Değişime daha geniş bir zaman diliminden baktığımız zaman, birey-topluluk arasındaki geçişler daha belirginleşiyor. İlk insanlar doğada ekip olarak hareket edince güçlü olduklarını farkettiler. Birlikte yaşama alışkanlığı geliştirdiler, sosyal olarak geliştiler, medeniyetler kurdular. Medeniyet geliştikçe küçük topluluklar yerini büyük topluluklara bıraktı, köyler kasaba kasabalar ise şehir oldu. Ama diğer yandan yakın çember sosyal çevremiz daraldı. Teknolojinin de etkisiyle bireysel bir yaşam tarzı ön plana çıkmaya devam etti. Facebook’un bireylerin anlık durumunu yayınladığı Wall uygulamasını ilk duyurduğu zamanı hatırlıyorum, ne saçma kesin tutmaz, demiştim. Tam aksine çok tuttu, yetmedi üzerine Instagram, Twitter geldi ve bugün adına web2 dediğimiz interaktif yapıya evrildi. Teknoloji sosyal iletişimi tamamen sanallaştırdı ve bireyi/bireyselliği en öne çıkardı. Hatta o kadar öne çıkardı ki artık her birey bir marka, bir kanaat önderi oldu. Bireyler kendinden olmayana tolerans, empati göstermez oldu; kooperasyon, birlikte yaşama, birlikte hareket etme kabiliyetleri köreldi.

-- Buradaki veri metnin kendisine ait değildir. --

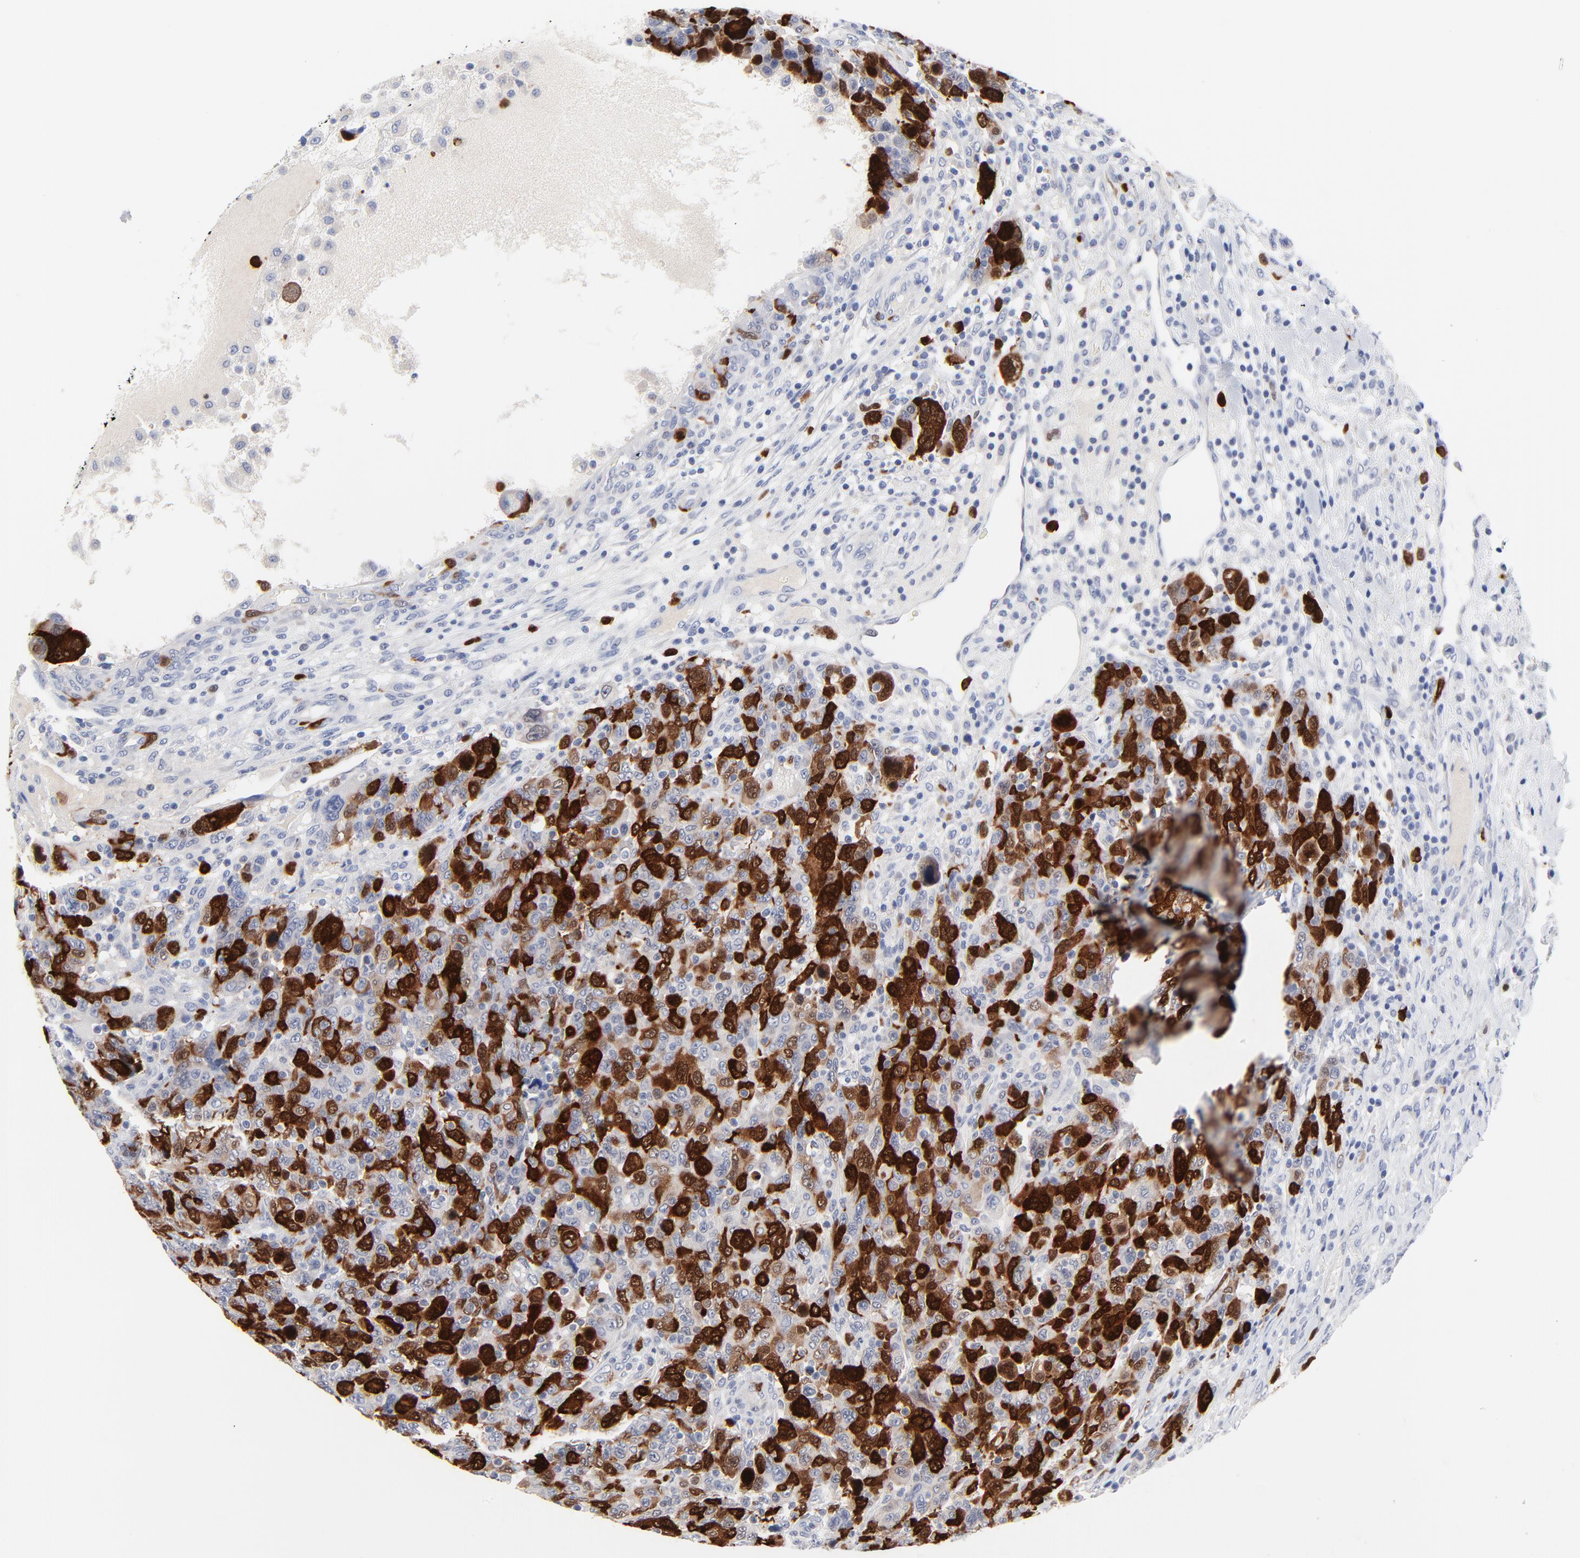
{"staining": {"intensity": "strong", "quantity": ">75%", "location": "cytoplasmic/membranous,nuclear"}, "tissue": "breast cancer", "cell_type": "Tumor cells", "image_type": "cancer", "snomed": [{"axis": "morphology", "description": "Duct carcinoma"}, {"axis": "topography", "description": "Breast"}], "caption": "Breast infiltrating ductal carcinoma tissue shows strong cytoplasmic/membranous and nuclear expression in approximately >75% of tumor cells", "gene": "CDK1", "patient": {"sex": "female", "age": 37}}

Geçtiğimiz sene yani 2021 senesinde ise, çok enteresan bir tarihsel kırılım yaşanmış olabilir. Blokzincir teknolojisi ile ilgilenen insanlar toplulukların gücünü farketmeye başladılar. Blokzincirin sağladığı ortam sayesinde birlikte olmanın değerini, ortak hedefler için çalışmanın, üretmenin hazzını keşfettiler. Şehir kurma hayali ile yola çıkan, iklim değişikliği komunitesi kuran, ilk basılı Amerikan anayasası için 47 milyon dolar para toplayan projeler gördük. Çeşitli merkezi olmayan otonom organizasyon (DAO) denemelerine tanık olduk. Artık insanlar inandığı savunduğu değerler için sadece Twitter’da yorum yapmakla kalmıyor, aktif katılımcı oluyor, parasal yardımda bulunuyor, oy kullanıyor, üretiyor, paylaşıyor. Bunların hepsini de merkezi olmayan yapılar ile güven unsuruna gerek kalmadan yapıyor.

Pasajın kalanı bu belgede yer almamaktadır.